In yet additional embodiments, a downhole tool comprises at least one borided structure formed by the method comprising contacting at least a portion of at least one structure comprising at least one metal material with a molten electrolyte comprising anhydrous sodium tetraborate, and applying electrical current to the at least a portion of the at least one structure in contact with the molten electrolyte to diffuse boron into the at least one structure and form at least one metal boride material.
While the specification concludes with claims particularly pointing out and distinctly claiming that which is regarded as the invention, advantages of the invention can be more readily ascertained from the following detailed description when read in conjunction with the accompanying drawings in which:
Methods of forming borided downhole structures, tools, and assemblies are described, as are related downhole structures, tools, and assemblies. For example, in some embodiments, a method of forming a borided downhole tool includes inserting at least one downhole structure formed of and including a metal material, and at least two anodes into a molten electrolyte contained within a crucible to form an electrochemical cell. The downhole structure may serve as a cathode of the electrochemical cell. Electrical current is applied to the electrochemical cell to diffuse boron atoms from the molten electrolyte into the downhole structure and form at least one borided downhole structure formed of and including a metal boride material. The borided downhole structure may, optionally, be kept in the molten electrolyte material in the absence of electrical current for a sufficient period of time to facilitate phase homogenization of the metal boride material. The borided downhole structure may be secured to at least one other downhole structure to form a borided downhole tool. The borided downhole tool may be secured to at least one other downhole tool to form a borided downhole assembly. The borided downhole structures, tools, and assemblies of the disclosure may exhibit enhanced properties (e.g., enhanced mechanical strength, wear resistance, thermal resistance, chemical resistance, corrosion resistance, etc.) favorable to the use thereof in downhole applications. The methods of the disclosure may enable the borided downhole structures, tools, and assemblies to be formed in a simpler, faster, more cost-effective, and in a more environmentally friendly manner as compared to conventional methods.

Directive 1: Format the lines of the dataset entries as a JSON list of strings, with one string per line and no blank lines.

[Dataset entries]
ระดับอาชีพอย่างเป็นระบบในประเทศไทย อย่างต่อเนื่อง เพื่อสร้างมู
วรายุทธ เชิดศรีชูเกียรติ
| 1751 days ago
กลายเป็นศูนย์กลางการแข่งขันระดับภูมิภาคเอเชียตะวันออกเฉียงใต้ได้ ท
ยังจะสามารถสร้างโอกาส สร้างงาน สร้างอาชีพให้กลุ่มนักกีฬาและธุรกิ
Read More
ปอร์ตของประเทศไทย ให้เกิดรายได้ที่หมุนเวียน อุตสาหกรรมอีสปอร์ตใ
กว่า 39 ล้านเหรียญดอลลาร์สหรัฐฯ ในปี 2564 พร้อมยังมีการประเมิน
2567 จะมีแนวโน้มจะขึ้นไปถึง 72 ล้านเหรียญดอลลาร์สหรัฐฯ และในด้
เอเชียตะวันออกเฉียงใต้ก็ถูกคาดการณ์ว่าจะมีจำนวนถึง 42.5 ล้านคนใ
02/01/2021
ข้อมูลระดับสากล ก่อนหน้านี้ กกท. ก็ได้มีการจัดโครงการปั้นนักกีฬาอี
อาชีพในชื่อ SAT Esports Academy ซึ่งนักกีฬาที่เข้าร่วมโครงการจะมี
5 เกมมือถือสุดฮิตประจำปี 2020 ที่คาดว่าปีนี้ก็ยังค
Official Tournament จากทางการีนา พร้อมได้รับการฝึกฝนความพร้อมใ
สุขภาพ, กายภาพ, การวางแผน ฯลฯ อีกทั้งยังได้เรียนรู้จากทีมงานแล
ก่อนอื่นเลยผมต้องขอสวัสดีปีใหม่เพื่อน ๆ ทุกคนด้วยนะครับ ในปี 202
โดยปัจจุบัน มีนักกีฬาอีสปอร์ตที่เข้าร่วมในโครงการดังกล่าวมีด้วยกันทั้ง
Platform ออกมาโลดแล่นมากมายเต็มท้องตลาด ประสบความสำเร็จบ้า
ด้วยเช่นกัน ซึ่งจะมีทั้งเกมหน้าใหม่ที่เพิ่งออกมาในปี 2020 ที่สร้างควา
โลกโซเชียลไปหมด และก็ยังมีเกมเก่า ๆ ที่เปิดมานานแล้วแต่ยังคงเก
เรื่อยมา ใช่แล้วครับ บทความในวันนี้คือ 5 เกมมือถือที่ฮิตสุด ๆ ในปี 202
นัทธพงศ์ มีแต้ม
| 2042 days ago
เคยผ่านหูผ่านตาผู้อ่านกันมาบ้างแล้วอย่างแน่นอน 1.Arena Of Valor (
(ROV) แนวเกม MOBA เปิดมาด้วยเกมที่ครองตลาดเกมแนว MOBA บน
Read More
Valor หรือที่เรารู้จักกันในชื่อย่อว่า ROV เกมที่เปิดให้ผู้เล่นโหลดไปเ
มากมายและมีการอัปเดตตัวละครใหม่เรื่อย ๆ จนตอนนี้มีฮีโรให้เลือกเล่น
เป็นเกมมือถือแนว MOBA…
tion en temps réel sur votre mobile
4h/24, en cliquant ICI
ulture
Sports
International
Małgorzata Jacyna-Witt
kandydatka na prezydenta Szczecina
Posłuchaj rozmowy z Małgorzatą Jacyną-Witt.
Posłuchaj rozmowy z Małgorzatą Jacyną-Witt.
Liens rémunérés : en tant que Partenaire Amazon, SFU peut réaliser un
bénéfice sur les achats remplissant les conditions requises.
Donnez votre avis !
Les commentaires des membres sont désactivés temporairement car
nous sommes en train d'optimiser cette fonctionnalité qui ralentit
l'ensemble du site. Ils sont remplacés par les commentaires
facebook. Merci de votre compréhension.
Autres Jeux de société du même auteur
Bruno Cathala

Directive 2: From the passage on borided downhole tools, copy word for word the part from "In yet additional" to "one metal boride material.".

Solution 1:
[
  "ระดับอาชีพอย่างเป็นระบบในประเทศไทย อย่างต่อเนื่อง เพื่อสร้างมู",
  "วรายุทธ เชิดศรีชูเกียรติ",
  "| 1751 days ago",
  "กลายเป็นศูนย์กลางการแข่งขันระดับภูมิภาคเอเชียตะวันออกเฉียงใต้ได้ ท",
  "ยังจะสามารถสร้างโอกาส สร้างงาน สร้างอาชีพให้กลุ่มนักกีฬาและธุรกิ",
  "Read More",
  "ปอร์ตของประเทศไทย ให้เกิดรายได้ที่หมุนเวียน อุตสาหกรรมอีสปอร์ตใ",
  "กว่า 39 ล้านเหรียญดอลลาร์สหรัฐฯ ในปี 2564 พร้อมยังมีการประเมิน",
  "2567 จะมีแนวโน้มจะขึ้นไปถึง 72 ล้านเหรียญดอลลาร์สหรัฐฯ และในด้",
  "เอเชียตะวันออกเฉียงใต้ก็ถูกคาดการณ์ว่าจะมีจำนวนถึง 42.5 ล้านคนใ",
  "02/01/2021",
  "ข้อมูลระดับสากล ก่อนหน้านี้ กกท. ก็ได้มีการจัดโครงการปั้นนักกีฬาอี",
  "อาชีพในชื่อ SAT Esports Academy ซึ่งนักกีฬาที่เข้าร่วมโครงการจะมี",
  "5 เกมมือถือสุดฮิตประจำปี 2020 ที่คาดว่าปีนี้ก็ยังค",
  "Official Tournament จากทางการีนา พร้อมได้รับการฝึกฝนความพร้อมใ",
  "สุขภาพ, กายภาพ, การวางแผน ฯลฯ อีกทั้งยังได้เรียนรู้จากทีมงานแล",
  "ก่อนอื่นเลยผมต้องขอสวัสดีปีใหม่เพื่อน ๆ ทุกคนด้วยนะครับ ในปี 202",
  "โดยปัจจุบัน มีนักกีฬาอีสปอร์ตที่เข้าร่วมในโครงการดังกล่าวมีด้วยกันทั้ง",
  "Platform ออกมาโลดแล่นมากมายเต็มท้องตลาด ประสบความสำเร็จบ้า",
  "ด้วยเช่นกัน ซึ่งจะมีทั้งเกมหน้าใหม่ที่เพิ่งออกมาในปี 2020 ที่สร้างควา",
  "โลกโซเชียลไปหมด และก็ยังมีเกมเก่า ๆ ที่เปิดมานานแล้วแต่ยังคงเก",
  "เรื่อยมา ใช่แล้วครับ บทความในวันนี้คือ 5 เกมมือถือที่ฮิตสุด ๆ ในปี 202",
  "นัทธพงศ์ มีแต้ม",
  "| 2042 days ago",
  "เคยผ่านหูผ่านตาผู้อ่านกันมาบ้างแล้วอย่างแน่นอน 1.Arena Of Valor (",
  "(ROV) แนวเกม MOBA เปิดมาด้วยเกมที่ครองตลาดเกมแนว MOBA บน",
  "Read More",
  "Valor หรือที่เรารู้จักกันในชื่อย่อว่า ROV เกมที่เปิดให้ผู้เล่นโหลดไปเ",
  "มากมายและมีการอัปเดตตัวละครใหม่เรื่อย ๆ จนตอนนี้มีฮีโรให้เลือกเล่น",
  "เป็นเกมมือถือแนว MOBA…",
  "tion en temps réel sur votre mobile",
  "4h/24, en cliquant ICI",
  "ulture",
  "Sports",
  "International",
  "Małgorzata Jacyna-Witt",
  "kandydatka na prezydenta Szczecina",
  "Posłuchaj rozmowy z Małgorzatą Jacyną-Witt.",
  "Posłuchaj rozmowy z Małgorzatą Jacyną-Witt.",
  "Liens rémunérés : en tant que Partenaire Amazon, SFU peut réaliser un",
  "bénéfice sur les achats remplissant les conditions requises.",
  "Donnez votre avis !",
  "Les commentaires des membres sont désactivés temporairement car",
  "nous sommes en train d'optimiser cette fonctionnalité qui ralentit",
  "l'ensemble du site. Ils sont remplacés par les commentaires",
  "facebook. Merci de votre compréhension.",
  "Autres Jeux de société du même auteur",
  "Bruno Cathala"
]

Solution 2:
In yet additional embodiments, a downhole tool comprises at least one borided structure formed by the method comprising contacting at least a portion of at least one structure comprising at least one metal material with a molten electrolyte comprising anhydrous sodium tetraborate, and applying electrical current to the at least a portion of the at least one structure in contact with the molten electrolyte to diffuse boron into the at least one structure and form at least one metal boride material.